Nowadays the Gibsons divide their time by allotting a few months to stay at their home in Stockholm, some weeks at another home in Hawaii, and visits to "the fun, sun, and sand" of South Florida. Last year he spent five months at Sempers supporting a jazz voice-piano duo at the behest of fan/promoter Louis Canales. Gibson joined members of the Gipsy Kings for the Marlin opening and for shows at the Strand a few months ago. This week he was planning a trip to New York City to play the Apollo with Chaka Khan.
"Being a product of the ghetto and then seeing so much else of the world," he says, "I felt I needed to unlock some secrets about the universal language." He has. "When I was growing up," the 49-year-old Gibson continues, "I had a little rubber hammer, and I'd go around pounding on anything. They thought I'd be a carpenter. This was when I was coming up in school. My desk had eight different sounds. I'd have 30 kids quiet while teacher left, all of them listening to me play those rhythms on my desk. The teacher would open the classroom door quietly, then use his finger to tell me to come to him. All the other kids would laugh. The teacher made me sit outside."

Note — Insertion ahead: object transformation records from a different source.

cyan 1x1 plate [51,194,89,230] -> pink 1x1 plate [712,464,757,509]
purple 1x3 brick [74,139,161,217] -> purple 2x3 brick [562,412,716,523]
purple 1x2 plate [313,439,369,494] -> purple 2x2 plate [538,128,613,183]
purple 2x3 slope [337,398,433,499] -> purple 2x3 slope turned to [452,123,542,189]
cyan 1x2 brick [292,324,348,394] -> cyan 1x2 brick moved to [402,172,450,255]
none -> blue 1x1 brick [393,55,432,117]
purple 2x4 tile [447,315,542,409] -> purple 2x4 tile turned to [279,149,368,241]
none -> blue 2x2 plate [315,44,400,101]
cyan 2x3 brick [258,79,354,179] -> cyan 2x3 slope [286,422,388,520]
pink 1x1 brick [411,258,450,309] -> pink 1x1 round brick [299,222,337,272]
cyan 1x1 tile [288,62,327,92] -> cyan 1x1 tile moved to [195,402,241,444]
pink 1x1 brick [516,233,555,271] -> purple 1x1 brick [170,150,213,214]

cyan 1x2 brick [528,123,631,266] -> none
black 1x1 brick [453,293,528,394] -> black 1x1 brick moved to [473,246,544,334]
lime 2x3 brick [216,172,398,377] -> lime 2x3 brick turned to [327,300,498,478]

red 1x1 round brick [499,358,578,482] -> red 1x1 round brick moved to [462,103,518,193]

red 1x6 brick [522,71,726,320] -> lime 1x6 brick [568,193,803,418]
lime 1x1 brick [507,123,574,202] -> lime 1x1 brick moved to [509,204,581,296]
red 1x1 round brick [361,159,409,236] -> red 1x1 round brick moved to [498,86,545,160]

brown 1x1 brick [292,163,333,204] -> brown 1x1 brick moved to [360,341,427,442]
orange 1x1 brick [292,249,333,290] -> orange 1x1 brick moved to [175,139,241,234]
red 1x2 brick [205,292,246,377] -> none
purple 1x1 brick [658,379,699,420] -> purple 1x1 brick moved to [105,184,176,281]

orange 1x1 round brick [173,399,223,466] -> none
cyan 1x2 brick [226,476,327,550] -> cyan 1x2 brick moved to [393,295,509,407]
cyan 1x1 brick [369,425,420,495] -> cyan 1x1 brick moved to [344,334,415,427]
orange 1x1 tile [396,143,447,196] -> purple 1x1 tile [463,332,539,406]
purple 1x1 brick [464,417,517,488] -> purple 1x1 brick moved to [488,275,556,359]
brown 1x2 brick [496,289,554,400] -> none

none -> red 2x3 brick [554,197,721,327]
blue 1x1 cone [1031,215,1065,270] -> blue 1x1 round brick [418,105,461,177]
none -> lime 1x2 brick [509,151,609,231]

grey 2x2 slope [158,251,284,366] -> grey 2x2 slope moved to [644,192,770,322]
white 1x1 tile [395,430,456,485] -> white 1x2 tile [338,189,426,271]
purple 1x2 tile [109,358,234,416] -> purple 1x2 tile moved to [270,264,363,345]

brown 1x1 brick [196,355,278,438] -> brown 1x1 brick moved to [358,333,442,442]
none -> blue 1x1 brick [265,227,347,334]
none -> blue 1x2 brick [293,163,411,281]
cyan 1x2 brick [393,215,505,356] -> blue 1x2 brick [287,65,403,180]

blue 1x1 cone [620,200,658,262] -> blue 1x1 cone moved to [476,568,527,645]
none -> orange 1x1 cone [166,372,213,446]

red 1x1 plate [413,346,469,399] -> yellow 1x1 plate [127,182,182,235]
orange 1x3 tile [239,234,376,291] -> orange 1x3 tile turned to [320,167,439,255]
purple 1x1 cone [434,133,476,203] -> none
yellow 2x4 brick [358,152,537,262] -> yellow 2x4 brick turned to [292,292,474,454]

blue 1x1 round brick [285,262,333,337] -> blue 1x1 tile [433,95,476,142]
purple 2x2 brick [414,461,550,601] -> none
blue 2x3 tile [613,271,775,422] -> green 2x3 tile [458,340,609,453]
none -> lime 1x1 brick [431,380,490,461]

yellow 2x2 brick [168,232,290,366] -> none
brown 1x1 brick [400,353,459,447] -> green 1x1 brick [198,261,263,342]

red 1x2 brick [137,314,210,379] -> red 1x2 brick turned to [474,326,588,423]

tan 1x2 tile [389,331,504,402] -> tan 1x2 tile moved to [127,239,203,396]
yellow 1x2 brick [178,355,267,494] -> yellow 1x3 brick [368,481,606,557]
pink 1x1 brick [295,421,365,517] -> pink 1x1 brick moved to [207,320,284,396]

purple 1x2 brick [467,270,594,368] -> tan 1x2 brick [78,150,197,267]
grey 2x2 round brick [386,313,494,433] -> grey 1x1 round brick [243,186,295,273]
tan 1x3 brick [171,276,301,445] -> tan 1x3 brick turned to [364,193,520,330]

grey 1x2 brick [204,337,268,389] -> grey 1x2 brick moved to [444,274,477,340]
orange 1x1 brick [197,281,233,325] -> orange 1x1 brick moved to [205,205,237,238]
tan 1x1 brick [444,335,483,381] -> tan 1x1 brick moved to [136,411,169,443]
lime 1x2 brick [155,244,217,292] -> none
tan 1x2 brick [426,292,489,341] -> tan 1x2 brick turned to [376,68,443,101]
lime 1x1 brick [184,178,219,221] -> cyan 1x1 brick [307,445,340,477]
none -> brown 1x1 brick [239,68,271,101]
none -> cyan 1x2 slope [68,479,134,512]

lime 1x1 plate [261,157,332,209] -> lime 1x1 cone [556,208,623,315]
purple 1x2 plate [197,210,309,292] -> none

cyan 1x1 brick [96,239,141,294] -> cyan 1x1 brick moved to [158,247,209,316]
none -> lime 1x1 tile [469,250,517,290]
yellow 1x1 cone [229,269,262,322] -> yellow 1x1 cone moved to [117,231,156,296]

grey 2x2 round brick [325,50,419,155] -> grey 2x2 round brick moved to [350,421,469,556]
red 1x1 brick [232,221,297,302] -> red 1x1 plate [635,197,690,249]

The fallacies of academia, thankfully, did not thwart young Master Gibson's pursuit of the beat. "After Superfly," he says, "I ended up working with the Board of Education in Chicago. Oscar Brown, Jr., and I played every grammar school in Chicago. I met with some of my old teachers. They said, `You really did it, you really made something of yourself.' So I got the last laugh." Must be nice.